Notice that inflation rates have a time dimension (in the denominator) just as interest rates have a time dimension (in the denominator). If the interest rate on credit card debt is 12%/yr, that's obviously 1%/month. If one wants to express the real interest rate on a loan, the inflation rate that is netted out has to be measured in the same time units as the interest rate. If inflation is .2%/mo or 2.4%/yr and if the nominal interest rate (i) is 1%/mo or 12%/yr, then the real rate, r = i - P-hat, is One can add/subtract percentage figures if and only if their time dimensions are the same. Theoretically speaking, it is irrelevant whether one chooses to measure time in small (nanoseconds) or large (light-years) units as long as one is consistent throughout the equation. But units do matter to end users. Financial markets strongly prefer annualized numbers.

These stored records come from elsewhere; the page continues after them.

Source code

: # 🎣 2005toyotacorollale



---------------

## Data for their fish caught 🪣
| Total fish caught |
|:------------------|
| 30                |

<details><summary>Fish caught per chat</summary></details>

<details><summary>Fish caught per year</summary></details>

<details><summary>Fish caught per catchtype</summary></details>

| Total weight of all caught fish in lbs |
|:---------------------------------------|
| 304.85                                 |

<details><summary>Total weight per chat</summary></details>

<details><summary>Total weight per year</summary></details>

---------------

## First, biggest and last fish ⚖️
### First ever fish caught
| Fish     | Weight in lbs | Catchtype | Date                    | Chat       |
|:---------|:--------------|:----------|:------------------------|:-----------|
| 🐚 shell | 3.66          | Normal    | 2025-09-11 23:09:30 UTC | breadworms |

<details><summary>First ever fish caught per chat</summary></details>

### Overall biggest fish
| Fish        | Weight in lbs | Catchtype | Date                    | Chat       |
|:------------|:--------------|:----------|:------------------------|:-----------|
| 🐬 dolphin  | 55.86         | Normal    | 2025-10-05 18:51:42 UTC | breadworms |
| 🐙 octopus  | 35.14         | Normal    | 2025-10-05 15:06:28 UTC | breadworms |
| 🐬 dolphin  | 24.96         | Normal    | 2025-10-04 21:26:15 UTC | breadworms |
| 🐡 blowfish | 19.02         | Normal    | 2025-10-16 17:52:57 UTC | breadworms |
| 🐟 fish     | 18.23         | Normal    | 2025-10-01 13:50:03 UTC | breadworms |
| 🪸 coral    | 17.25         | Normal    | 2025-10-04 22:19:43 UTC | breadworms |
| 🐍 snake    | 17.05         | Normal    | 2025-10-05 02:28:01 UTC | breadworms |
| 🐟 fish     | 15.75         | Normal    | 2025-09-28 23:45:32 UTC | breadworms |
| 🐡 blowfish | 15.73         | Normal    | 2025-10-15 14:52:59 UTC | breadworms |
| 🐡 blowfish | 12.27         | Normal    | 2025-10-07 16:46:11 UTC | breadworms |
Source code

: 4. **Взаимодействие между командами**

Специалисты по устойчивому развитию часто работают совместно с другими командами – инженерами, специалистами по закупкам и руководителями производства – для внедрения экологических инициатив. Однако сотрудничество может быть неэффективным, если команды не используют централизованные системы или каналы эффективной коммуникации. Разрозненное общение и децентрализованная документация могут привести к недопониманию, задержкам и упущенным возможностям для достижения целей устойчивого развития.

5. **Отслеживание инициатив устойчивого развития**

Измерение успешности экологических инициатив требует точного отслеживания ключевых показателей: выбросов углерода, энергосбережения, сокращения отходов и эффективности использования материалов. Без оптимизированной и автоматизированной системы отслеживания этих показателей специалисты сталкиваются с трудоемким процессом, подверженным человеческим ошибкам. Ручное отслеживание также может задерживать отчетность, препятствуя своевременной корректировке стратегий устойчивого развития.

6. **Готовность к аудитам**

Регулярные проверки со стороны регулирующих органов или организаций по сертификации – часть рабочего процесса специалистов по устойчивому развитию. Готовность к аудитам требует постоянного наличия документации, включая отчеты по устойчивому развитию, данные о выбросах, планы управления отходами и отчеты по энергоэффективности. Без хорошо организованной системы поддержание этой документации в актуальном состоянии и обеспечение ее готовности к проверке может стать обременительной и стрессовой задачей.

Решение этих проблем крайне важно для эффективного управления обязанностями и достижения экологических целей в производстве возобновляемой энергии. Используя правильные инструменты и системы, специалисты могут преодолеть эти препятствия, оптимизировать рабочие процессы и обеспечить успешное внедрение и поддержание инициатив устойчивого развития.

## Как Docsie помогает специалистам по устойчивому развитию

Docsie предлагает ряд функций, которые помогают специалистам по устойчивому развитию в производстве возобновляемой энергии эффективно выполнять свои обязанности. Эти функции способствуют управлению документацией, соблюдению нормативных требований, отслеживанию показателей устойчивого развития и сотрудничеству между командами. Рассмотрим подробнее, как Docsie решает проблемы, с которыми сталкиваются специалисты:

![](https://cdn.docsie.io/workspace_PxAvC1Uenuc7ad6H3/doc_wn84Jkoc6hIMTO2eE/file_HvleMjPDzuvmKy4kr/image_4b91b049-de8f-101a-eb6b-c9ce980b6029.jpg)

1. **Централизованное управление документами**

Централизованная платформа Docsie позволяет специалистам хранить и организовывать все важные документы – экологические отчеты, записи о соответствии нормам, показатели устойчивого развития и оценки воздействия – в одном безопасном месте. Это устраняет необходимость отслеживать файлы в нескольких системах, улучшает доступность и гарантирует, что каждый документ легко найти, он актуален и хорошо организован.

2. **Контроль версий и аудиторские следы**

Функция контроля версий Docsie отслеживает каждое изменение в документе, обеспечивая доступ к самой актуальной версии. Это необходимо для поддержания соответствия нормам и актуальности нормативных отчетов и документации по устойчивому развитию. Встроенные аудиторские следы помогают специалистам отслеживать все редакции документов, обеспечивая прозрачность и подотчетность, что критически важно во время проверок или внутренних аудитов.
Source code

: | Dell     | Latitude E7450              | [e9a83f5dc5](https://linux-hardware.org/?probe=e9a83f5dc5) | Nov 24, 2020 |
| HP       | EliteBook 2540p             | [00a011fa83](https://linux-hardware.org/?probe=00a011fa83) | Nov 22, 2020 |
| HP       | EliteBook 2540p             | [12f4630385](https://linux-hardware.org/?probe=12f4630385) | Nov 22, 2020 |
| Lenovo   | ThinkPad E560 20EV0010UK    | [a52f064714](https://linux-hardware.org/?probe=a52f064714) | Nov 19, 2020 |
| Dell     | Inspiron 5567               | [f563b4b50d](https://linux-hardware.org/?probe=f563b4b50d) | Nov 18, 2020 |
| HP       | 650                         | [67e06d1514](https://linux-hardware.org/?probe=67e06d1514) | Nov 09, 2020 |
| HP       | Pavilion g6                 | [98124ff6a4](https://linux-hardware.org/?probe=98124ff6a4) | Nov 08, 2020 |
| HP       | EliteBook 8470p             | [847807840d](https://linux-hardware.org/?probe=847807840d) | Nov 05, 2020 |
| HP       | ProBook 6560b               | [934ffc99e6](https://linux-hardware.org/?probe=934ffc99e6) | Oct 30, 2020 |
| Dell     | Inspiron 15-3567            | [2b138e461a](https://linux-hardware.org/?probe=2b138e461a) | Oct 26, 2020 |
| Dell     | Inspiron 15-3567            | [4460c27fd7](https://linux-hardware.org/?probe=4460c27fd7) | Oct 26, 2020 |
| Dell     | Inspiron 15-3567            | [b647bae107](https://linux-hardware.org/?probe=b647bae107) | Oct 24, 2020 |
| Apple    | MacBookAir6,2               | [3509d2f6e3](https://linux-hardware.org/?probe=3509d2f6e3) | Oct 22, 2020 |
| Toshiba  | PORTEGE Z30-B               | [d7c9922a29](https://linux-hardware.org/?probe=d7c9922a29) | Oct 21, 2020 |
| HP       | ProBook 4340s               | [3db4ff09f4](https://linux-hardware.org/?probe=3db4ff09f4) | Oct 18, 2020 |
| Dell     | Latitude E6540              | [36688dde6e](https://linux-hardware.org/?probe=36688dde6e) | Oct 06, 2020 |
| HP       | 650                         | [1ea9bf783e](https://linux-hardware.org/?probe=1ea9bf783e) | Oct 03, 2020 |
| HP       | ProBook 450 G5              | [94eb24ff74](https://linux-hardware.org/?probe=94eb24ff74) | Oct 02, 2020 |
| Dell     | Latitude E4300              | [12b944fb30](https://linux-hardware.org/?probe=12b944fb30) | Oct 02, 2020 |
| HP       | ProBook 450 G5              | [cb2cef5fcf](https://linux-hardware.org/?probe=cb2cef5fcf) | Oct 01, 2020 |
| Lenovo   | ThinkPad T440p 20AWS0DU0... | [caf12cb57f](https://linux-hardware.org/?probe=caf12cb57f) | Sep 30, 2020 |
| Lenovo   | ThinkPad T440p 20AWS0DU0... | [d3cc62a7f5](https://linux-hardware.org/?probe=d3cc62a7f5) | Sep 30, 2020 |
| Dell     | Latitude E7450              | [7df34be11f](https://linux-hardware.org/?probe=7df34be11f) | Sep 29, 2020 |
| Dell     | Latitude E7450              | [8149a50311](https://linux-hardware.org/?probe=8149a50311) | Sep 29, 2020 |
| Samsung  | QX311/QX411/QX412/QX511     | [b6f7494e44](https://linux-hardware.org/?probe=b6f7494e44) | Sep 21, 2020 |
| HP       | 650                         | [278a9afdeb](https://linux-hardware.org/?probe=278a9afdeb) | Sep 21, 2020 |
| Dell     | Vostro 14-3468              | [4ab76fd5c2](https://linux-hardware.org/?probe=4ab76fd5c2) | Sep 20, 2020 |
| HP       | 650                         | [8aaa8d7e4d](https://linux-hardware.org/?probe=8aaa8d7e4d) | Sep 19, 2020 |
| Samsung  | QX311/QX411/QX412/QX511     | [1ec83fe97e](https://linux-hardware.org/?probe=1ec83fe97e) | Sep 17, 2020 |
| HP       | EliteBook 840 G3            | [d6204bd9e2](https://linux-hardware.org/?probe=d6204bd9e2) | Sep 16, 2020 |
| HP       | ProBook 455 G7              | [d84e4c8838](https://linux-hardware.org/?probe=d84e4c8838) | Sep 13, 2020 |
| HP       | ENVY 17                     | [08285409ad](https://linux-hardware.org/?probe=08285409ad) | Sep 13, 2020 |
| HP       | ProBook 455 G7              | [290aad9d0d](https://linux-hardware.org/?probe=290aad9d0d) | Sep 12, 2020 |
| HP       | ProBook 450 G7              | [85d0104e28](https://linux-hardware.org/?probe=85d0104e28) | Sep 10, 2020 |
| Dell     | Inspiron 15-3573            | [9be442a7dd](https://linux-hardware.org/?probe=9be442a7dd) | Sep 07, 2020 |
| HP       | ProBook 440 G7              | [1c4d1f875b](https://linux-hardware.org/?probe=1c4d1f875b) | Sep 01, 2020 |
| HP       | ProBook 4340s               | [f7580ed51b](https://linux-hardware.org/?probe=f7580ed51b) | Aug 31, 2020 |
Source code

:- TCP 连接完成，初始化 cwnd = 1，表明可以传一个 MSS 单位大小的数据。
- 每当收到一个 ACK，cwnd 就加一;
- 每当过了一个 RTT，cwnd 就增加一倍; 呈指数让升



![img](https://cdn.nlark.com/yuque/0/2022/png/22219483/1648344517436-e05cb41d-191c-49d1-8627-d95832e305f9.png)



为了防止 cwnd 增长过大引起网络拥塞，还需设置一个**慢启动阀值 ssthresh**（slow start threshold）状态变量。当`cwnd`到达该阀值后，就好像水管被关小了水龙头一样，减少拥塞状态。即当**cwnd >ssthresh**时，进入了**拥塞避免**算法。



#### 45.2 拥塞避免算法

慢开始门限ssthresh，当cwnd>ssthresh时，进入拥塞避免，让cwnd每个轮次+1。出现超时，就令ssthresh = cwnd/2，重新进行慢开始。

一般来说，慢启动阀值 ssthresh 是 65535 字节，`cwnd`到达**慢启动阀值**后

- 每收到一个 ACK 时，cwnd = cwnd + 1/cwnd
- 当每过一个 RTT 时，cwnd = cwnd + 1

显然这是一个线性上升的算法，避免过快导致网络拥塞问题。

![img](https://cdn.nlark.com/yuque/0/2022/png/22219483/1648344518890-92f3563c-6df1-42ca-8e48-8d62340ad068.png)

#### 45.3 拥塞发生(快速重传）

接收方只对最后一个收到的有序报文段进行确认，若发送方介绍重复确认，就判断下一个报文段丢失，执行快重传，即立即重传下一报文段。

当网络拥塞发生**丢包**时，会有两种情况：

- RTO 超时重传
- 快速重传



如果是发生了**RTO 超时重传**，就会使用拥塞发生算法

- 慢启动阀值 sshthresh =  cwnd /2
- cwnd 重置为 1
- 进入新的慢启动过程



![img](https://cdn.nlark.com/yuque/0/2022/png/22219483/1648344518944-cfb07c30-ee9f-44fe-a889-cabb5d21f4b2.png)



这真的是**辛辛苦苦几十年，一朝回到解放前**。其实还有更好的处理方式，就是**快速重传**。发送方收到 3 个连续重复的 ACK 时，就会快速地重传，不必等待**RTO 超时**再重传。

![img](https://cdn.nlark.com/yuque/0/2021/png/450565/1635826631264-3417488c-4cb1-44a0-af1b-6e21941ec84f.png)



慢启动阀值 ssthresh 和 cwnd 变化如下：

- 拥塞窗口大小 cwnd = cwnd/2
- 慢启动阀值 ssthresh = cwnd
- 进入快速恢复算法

Annualization vs Frequency: Suppose a person is paid a wage each month of $4,000. The frequency of payment can, of course, be distinguished from the time unit in which the wage is quoted. To say that the person makes $48,000/yr, even if they do not work an entire year at $4k/month, is to annualize the numerical value of the reported wage.

Annualization is performed most regularly for interest rates:

• Consider overnight Fed Funds that is reported an an annual rate (like 1%/yr following the June03 Federal Reserve decision) despite the fact that interest on overnight money is paid daily -- the actual interest paid is 1/360th of the (product of the size of the loan and the) interest rate quoted on an annual basis.
• Consider 3 month Eurodollars (the London Interbank Offer Rate so widely used to index contracts (such as poor country debt) that Bloomberg puts it on the 2nd line of their primary rate quotation page. Although it may seem strange to find US home mortgages indexed to a London rate, the 6 month LIBOR has nevertheless been used in ARMs (adjustable rate mortgages). The actual, total 90-day or 180-day LIBOR is one-fourth or one-half of the quoted LIBOR which is always annualized.